#### [TASK]
What is needed is a word-for-word copy of the listing below, without pictures.

┄┄┄┄┄┄┄┄┄┄

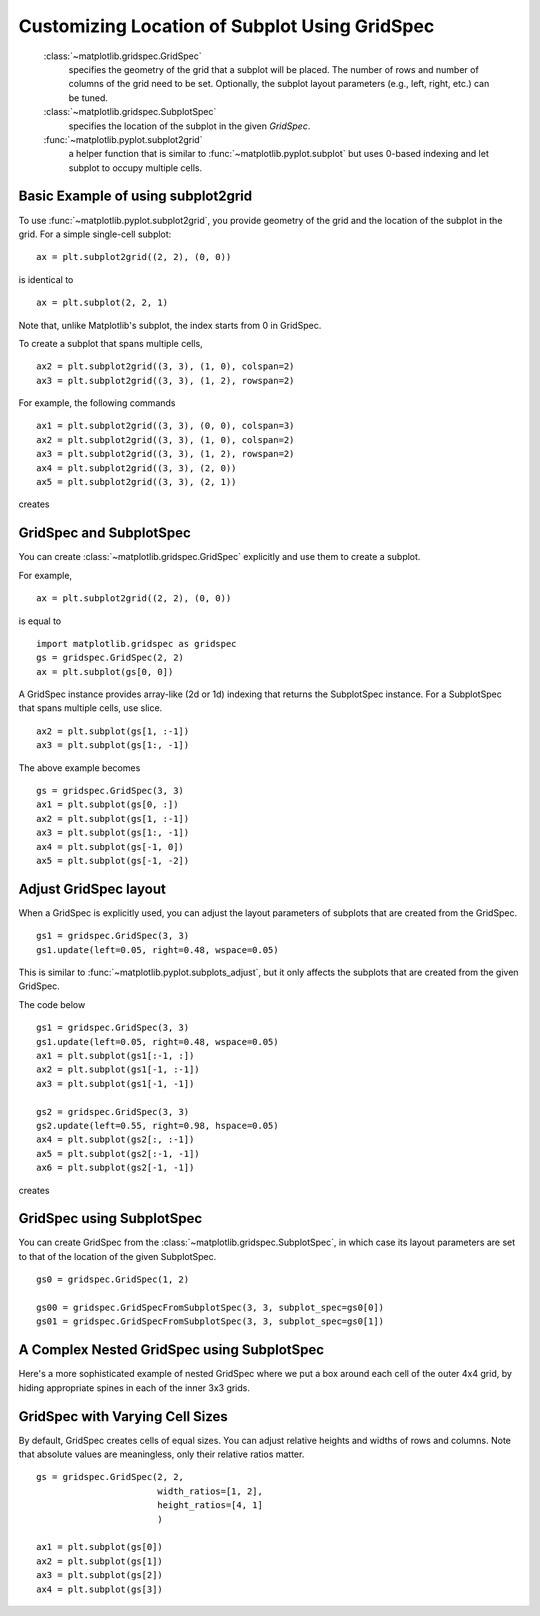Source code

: .. _gridspec-guide:


**********************************************
Customizing Location of Subplot Using GridSpec
**********************************************

    :class:`~matplotlib.gridspec.GridSpec`
        specifies the geometry of the grid that a subplot will be
        placed. The number of rows and number of columns of the grid
        need to be set. Optionally, the subplot layout parameters
        (e.g., left, right, etc.) can be tuned.

    :class:`~matplotlib.gridspec.SubplotSpec`
        specifies the location of the subplot in the given *GridSpec*.

    :func:`~matplotlib.pyplot.subplot2grid`
        a helper function that is similar to :func:`~matplotlib.pyplot.subplot`
        but uses 0-based indexing and let subplot to occupy multiple cells.


Basic Example of using subplot2grid
===================================

To use :func:`~matplotlib.pyplot.subplot2grid`, you provide geometry of
the grid and the location of the subplot in the grid. For a simple
single-cell subplot::

  ax = plt.subplot2grid((2, 2), (0, 0))

is identical to ::

  ax = plt.subplot(2, 2, 1)

Note that, unlike Matplotlib's subplot, the index starts from 0 in GridSpec.

To create a subplot that spans multiple cells, ::

  ax2 = plt.subplot2grid((3, 3), (1, 0), colspan=2)
  ax3 = plt.subplot2grid((3, 3), (1, 2), rowspan=2)

For example, the following commands  ::

  ax1 = plt.subplot2grid((3, 3), (0, 0), colspan=3)
  ax2 = plt.subplot2grid((3, 3), (1, 0), colspan=2)
  ax3 = plt.subplot2grid((3, 3), (1, 2), rowspan=2)
  ax4 = plt.subplot2grid((3, 3), (2, 0))
  ax5 = plt.subplot2grid((3, 3), (2, 1))

creates

.. plot:: users/plotting/examples/demo_gridspec01.py


GridSpec and SubplotSpec
========================

You can create :class:`~matplotlib.gridspec.GridSpec` explicitly and use
them to create a subplot.

For example, ::

  ax = plt.subplot2grid((2, 2), (0, 0))

is equal to ::

  import matplotlib.gridspec as gridspec
  gs = gridspec.GridSpec(2, 2)
  ax = plt.subplot(gs[0, 0])

A GridSpec instance provides array-like (2d or 1d) indexing that
returns the SubplotSpec instance. For a SubplotSpec that spans multiple
cells, use slice. ::

  ax2 = plt.subplot(gs[1, :-1])
  ax3 = plt.subplot(gs[1:, -1])

The above example becomes ::

  gs = gridspec.GridSpec(3, 3)
  ax1 = plt.subplot(gs[0, :])
  ax2 = plt.subplot(gs[1, :-1])
  ax3 = plt.subplot(gs[1:, -1])
  ax4 = plt.subplot(gs[-1, 0])
  ax5 = plt.subplot(gs[-1, -2])

.. plot:: users/plotting/examples/demo_gridspec02.py

Adjust GridSpec layout
======================

When a GridSpec is explicitly used, you can adjust the layout
parameters of subplots that are created from the GridSpec. ::

  gs1 = gridspec.GridSpec(3, 3)
  gs1.update(left=0.05, right=0.48, wspace=0.05)

This is similar to :func:`~matplotlib.pyplot.subplots_adjust`, but it only
affects the subplots that are created from the given GridSpec.

The code below ::

  gs1 = gridspec.GridSpec(3, 3)
  gs1.update(left=0.05, right=0.48, wspace=0.05)
  ax1 = plt.subplot(gs1[:-1, :])
  ax2 = plt.subplot(gs1[-1, :-1])
  ax3 = plt.subplot(gs1[-1, -1])

  gs2 = gridspec.GridSpec(3, 3)
  gs2.update(left=0.55, right=0.98, hspace=0.05)
  ax4 = plt.subplot(gs2[:, :-1])
  ax5 = plt.subplot(gs2[:-1, -1])
  ax6 = plt.subplot(gs2[-1, -1])

creates

.. plot:: users/plotting/examples/demo_gridspec03.py

GridSpec using SubplotSpec
==========================

You can create GridSpec from the :class:`~matplotlib.gridspec.SubplotSpec`,
in which case its layout parameters are set to that of the location of
the given SubplotSpec. ::

  gs0 = gridspec.GridSpec(1, 2)

  gs00 = gridspec.GridSpecFromSubplotSpec(3, 3, subplot_spec=gs0[0])
  gs01 = gridspec.GridSpecFromSubplotSpec(3, 3, subplot_spec=gs0[1])


.. plot:: users/plotting/examples/demo_gridspec04.py


A Complex Nested GridSpec using SubplotSpec
===========================================

Here's a more sophisticated example of nested GridSpec where we put
a box around each cell of the outer 4x4 grid, by hiding appropriate
spines in each of the inner 3x3 grids.

.. plot:: users/plotting/examples/demo_gridspec06.py


GridSpec with Varying Cell Sizes
================================

By default, GridSpec creates cells of equal sizes. You can adjust
relative heights and widths of rows and columns. Note that absolute
values are meaningless, only their relative ratios matter. ::

  gs = gridspec.GridSpec(2, 2,
                         width_ratios=[1, 2],
                         height_ratios=[4, 1]
                         )

  ax1 = plt.subplot(gs[0])
  ax2 = plt.subplot(gs[1])
  ax3 = plt.subplot(gs[2])
  ax4 = plt.subplot(gs[3])


.. plot:: users/plotting/examples/demo_gridspec05.py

┄┄┄┄┄┄┄┄┄┄

#### [EXERCISE ANSWER]
Source code

: .. _gridspec-guide:


**********************************************
Customizing Location of Subplot Using GridSpec
**********************************************

    :class:`~matplotlib.gridspec.GridSpec`
        specifies the geometry of the grid that a subplot will be
        placed. The number of rows and number of columns of the grid
        need to be set. Optionally, the subplot layout parameters
        (e.g., left, right, etc.) can be tuned.

    :class:`~matplotlib.gridspec.SubplotSpec`
        specifies the location of the subplot in the given *GridSpec*.

    :func:`~matplotlib.pyplot.subplot2grid`
        a helper function that is similar to :func:`~matplotlib.pyplot.subplot`
        but uses 0-based indexing and let subplot to occupy multiple cells.


Basic Example of using subplot2grid
===================================

To use :func:`~matplotlib.pyplot.subplot2grid`, you provide geometry of
the grid and the location of the subplot in the grid. For a simple
single-cell subplot::

  ax = plt.subplot2grid((2, 2), (0, 0))

is identical to ::

  ax = plt.subplot(2, 2, 1)

Note that, unlike Matplotlib's subplot, the index starts from 0 in GridSpec.

To create a subplot that spans multiple cells, ::

  ax2 = plt.subplot2grid((3, 3), (1, 0), colspan=2)
  ax3 = plt.subplot2grid((3, 3), (1, 2), rowspan=2)

For example, the following commands  ::

  ax1 = plt.subplot2grid((3, 3), (0, 0), colspan=3)
  ax2 = plt.subplot2grid((3, 3), (1, 0), colspan=2)
  ax3 = plt.subplot2grid((3, 3), (1, 2), rowspan=2)
  ax4 = plt.subplot2grid((3, 3), (2, 0))
  ax5 = plt.subplot2grid((3, 3), (2, 1))

creates

.. plot:: users/plotting/examples/demo_gridspec01.py


GridSpec and SubplotSpec
========================

You can create :class:`~matplotlib.gridspec.GridSpec` explicitly and use
them to create a subplot.

For example, ::

  ax = plt.subplot2grid((2, 2), (0, 0))

is equal to ::

  import matplotlib.gridspec as gridspec
  gs = gridspec.GridSpec(2, 2)
  ax = plt.subplot(gs[0, 0])

A GridSpec instance provides array-like (2d or 1d) indexing that
returns the SubplotSpec instance. For a SubplotSpec that spans multiple
cells, use slice. ::

  ax2 = plt.subplot(gs[1, :-1])
  ax3 = plt.subplot(gs[1:, -1])

The above example becomes ::

  gs = gridspec.GridSpec(3, 3)
  ax1 = plt.subplot(gs[0, :])
  ax2 = plt.subplot(gs[1, :-1])
  ax3 = plt.subplot(gs[1:, -1])
  ax4 = plt.subplot(gs[-1, 0])
  ax5 = plt.subplot(gs[-1, -2])

.. plot:: users/plotting/examples/demo_gridspec02.py

Adjust GridSpec layout
======================

When a GridSpec is explicitly used, you can adjust the layout
parameters of subplots that are created from the GridSpec. ::

  gs1 = gridspec.GridSpec(3, 3)
  gs1.update(left=0.05, right=0.48, wspace=0.05)

This is similar to :func:`~matplotlib.pyplot.subplots_adjust`, but it only
affects the subplots that are created from the given GridSpec.

The code below ::

  gs1 = gridspec.GridSpec(3, 3)
  gs1.update(left=0.05, right=0.48, wspace=0.05)
  ax1 = plt.subplot(gs1[:-1, :])
  ax2 = plt.subplot(gs1[-1, :-1])
  ax3 = plt.subplot(gs1[-1, -1])

  gs2 = gridspec.GridSpec(3, 3)
  gs2.update(left=0.55, right=0.98, hspace=0.05)
  ax4 = plt.subplot(gs2[:, :-1])
  ax5 = plt.subplot(gs2[:-1, -1])
  ax6 = plt.subplot(gs2[-1, -1])

creates

.. plot:: users/plotting/examples/demo_gridspec03.py

GridSpec using SubplotSpec
==========================

You can create GridSpec from the :class:`~matplotlib.gridspec.SubplotSpec`,
in which case its layout parameters are set to that of the location of
the given SubplotSpec. ::

  gs0 = gridspec.GridSpec(1, 2)

  gs00 = gridspec.GridSpecFromSubplotSpec(3, 3, subplot_spec=gs0[0])
  gs01 = gridspec.GridSpecFromSubplotSpec(3, 3, subplot_spec=gs0[1])


.. plot:: users/plotting/examples/demo_gridspec04.py


A Complex Nested GridSpec using SubplotSpec
===========================================

Here's a more sophisticated example of nested GridSpec where we put
a box around each cell of the outer 4x4 grid, by hiding appropriate
spines in each of the inner 3x3 grids.

.. plot:: users/plotting/examples/demo_gridspec06.py


GridSpec with Varying Cell Sizes
================================

By default, GridSpec creates cells of equal sizes. You can adjust
relative heights and widths of rows and columns. Note that absolute
values are meaningless, only their relative ratios matter. ::

  gs = gridspec.GridSpec(2, 2,
                         width_ratios=[1, 2],
                         height_ratios=[4, 1]
                         )

  ax1 = plt.subplot(gs[0])
  ax2 = plt.subplot(gs[1])
  ax3 = plt.subplot(gs[2])
  ax4 = plt.subplot(gs[3])


.. plot:: users/plotting/examples/demo_gridspec05.py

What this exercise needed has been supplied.